The carrier's $33.3 million net loss for the quarter ended March 27 compared with a net loss from continuing operations of $11.7 million a year ago. Operating revenue rose 3.9 percent to $285 million, including $23.2 million from the new China service.
Horizon's first quarter loss included $5.4 million in after-tax charges. The charges included $2.2 million in legal fees related to the carrier's antitrust litigation and $2.3 million for a severance agreement for former CEO Chuck Raymond, who resigned March 11 after the company agreed to plead guilty to price-fixing in the Puerto Rico trade.
Horizon’s operating loss, excluding costs of interest and modification of debt agreements, widened to $22 million from $1.8 million a year earlier.
"As anticipated, the first quarter was very challenging … Overall, the company continues to expect 2011 to be a challenging year," said CEO Stephen H. Fraser.
He said the China service was launched just as the trans-Pacific was entering its slack season, and that the quarter's difficulties "were further exacerbated by a steep decline in international rates, a sharp rise in fuel prices and the ongoing slow business conditions in Puerto Rico and Hawaii."
Horizon's China-West Coast route is an extension of the carrier's westbound service to Guam. Maersk previously chartered the ships' eastbound space under a take-or-pay deal that provided Horizon with steady revenue.
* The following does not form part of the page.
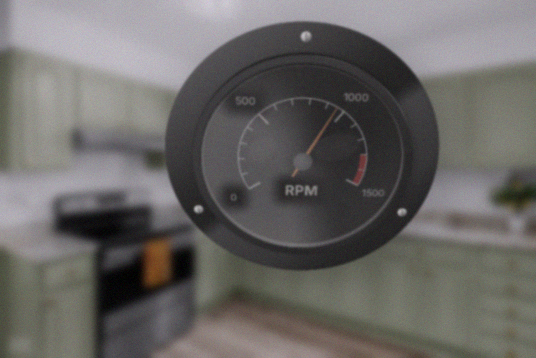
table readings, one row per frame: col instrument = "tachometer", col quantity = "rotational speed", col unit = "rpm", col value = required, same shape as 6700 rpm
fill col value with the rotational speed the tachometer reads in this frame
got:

Horizon said its container rates net of fuel fell 6.4 percent to $3,072 in the first quarter. Excluding China, container rates net of fuel rose 1.2 percent to $3,324. The China service handled 11,199 loads in the first quarter. Domestic cargo was flat at 60,330 loads, with volume up in Alaska and Guam, flat in Puerto Rico and down in Hawaii.
The quarterly results were announced a day after a court reduced Horizon's criminal fine from $45 million to $15 million. The Justice Department said the higher penalty, which was far below sentencing guidelines of $336 million to $672 million, would have threatened the company with default on its debt covenants and possible bankruptcy.
Horizon said it is still working on refinancing and remains current with its debt and vendor obligations although its liquidity "has contracted, due to shortened payment terms established by certain suppliers" after the company's annual report last month included an auditor's note expressing doubt about the company's status as a going concern.
The going-concern note was triggered by Horizon's statement that it expected the original $45 million fine to put the company in violation of debt agreements.
Horizon said that as of March 27, the company had $29.4 million in total liquidity -- $5.8 million in cash and $23.6 million available under its revolving loan agreement. At the end of 2010, the company had $2.8 million in cash and $57.6 million available under the revolver, for a total of $60.4 million.